Development of an osteosarcoma model with MYCN amplification and TP53 mutation in hiPS cell- derived neural crest cells

Mesenchymal stem cell- or osteoblast-derived osteosarcoma is the most common malignant bone tumor. Its highly metastatic malignant phenotypes, which are often associated with a poor prognosis, have been correlated with the modulation of TP53- and cell-cycle-related pathways. MYC, which regulates the transcription of cell-cycle modulating genes, is used as a representative prognostic marker for osteosarcoma. Another member of the MYC oncoprotein family, MYCN, is highly expressed in a subset of osteosarcoma, however its roles in osteosarcoma have not been fully elucidated. Here, we attempted to create an in vitro tumorigenesis model using hiPSC-derived neural crest cells, which are precursors of mesenchymal stem cells, by overexpressing MYCN on a heterozygous TP53 hotspot mutation (c.733G > A; p.G245S) background.
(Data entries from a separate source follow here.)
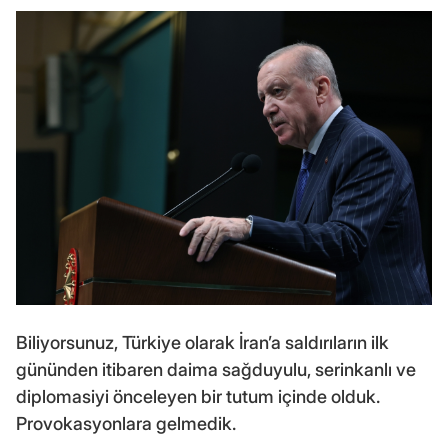
Biliyorsunuz, Türkiye olarak İran’a saldırıların ilk
gününden itibaren daima sağduyulu, serinkanlı ve
diplomasiyi önceleyen bir tutum içinde olduk.
Provokasyonlara gelmedik.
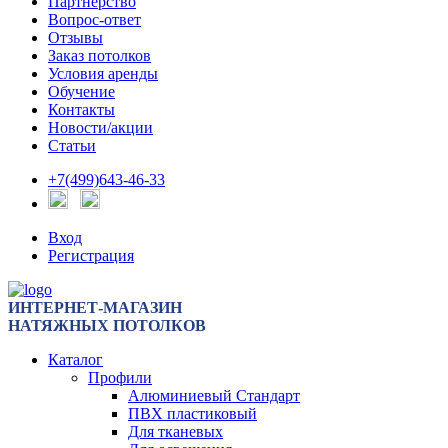
Партнерство
Вопрос-ответ
Отзывы
Заказ потолков
Условия аренды
Обучение
Контакты
Новости/акции
Статьи
+7(499)643-46-33
Вход
Регистрация
ИНТЕРНЕТ-МАГАЗИН
НАТЯЖНЫХ ПОТОЛКОВ
Каталог
Профили
Алюминиевый Стандарт
ПВХ пластиковый
Для тканевых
MYCN-expressing TP53 mutated transformed clones were isolated by soft agar colony formation, and administered subcutaneously into the periadrenal adipose tissue of immunodeficient mice, resulting in the development of chondroblastic osteosarcoma. MYCN suppression decreased the proliferation of MYCN-induced osteosarcoma cells, suggesting MYCN as a potential target for a subset of osteosarcoma treatment. Further, comprehensive analysis of gene expression and exome sequencing of MYCN-induced clones indicated osteosarcoma-specific molecular features, such as the activation of TGF-beta signaling and DNA copy number amplification of GLI1. The model of MYCN-expressing chondroblastic osteosarcoma was developed from hiPSC-derived neural crest cells, providing a useful tool for the development of new tumor models using hiPSC-derived progenitor cells with gene modifications and in vitro transformation.

Automated summary

In this study, an in vitro tumorigenesis model of chondroblastic osteosarcoma was successfully established using hiPSC-derived neural crest cells overexpressing MYCN and with a heterozygous TP53 hotspot mutation. Suppression of MYCN decreased the proliferation of MYCN-induced osteosarcoma cells, indicating MYCN as a potential target for a subset of osteosarcoma treatment. Comprehensive gene expression analysis and exome sequencing revealed osteosarcoma-specific molecular features, including activation of TGF-beta signaling and DNA copy number amplification of GLI1. This study provides a useful tool for the development of new tumor models using gene-modified hiPSC-derived progenitor cells.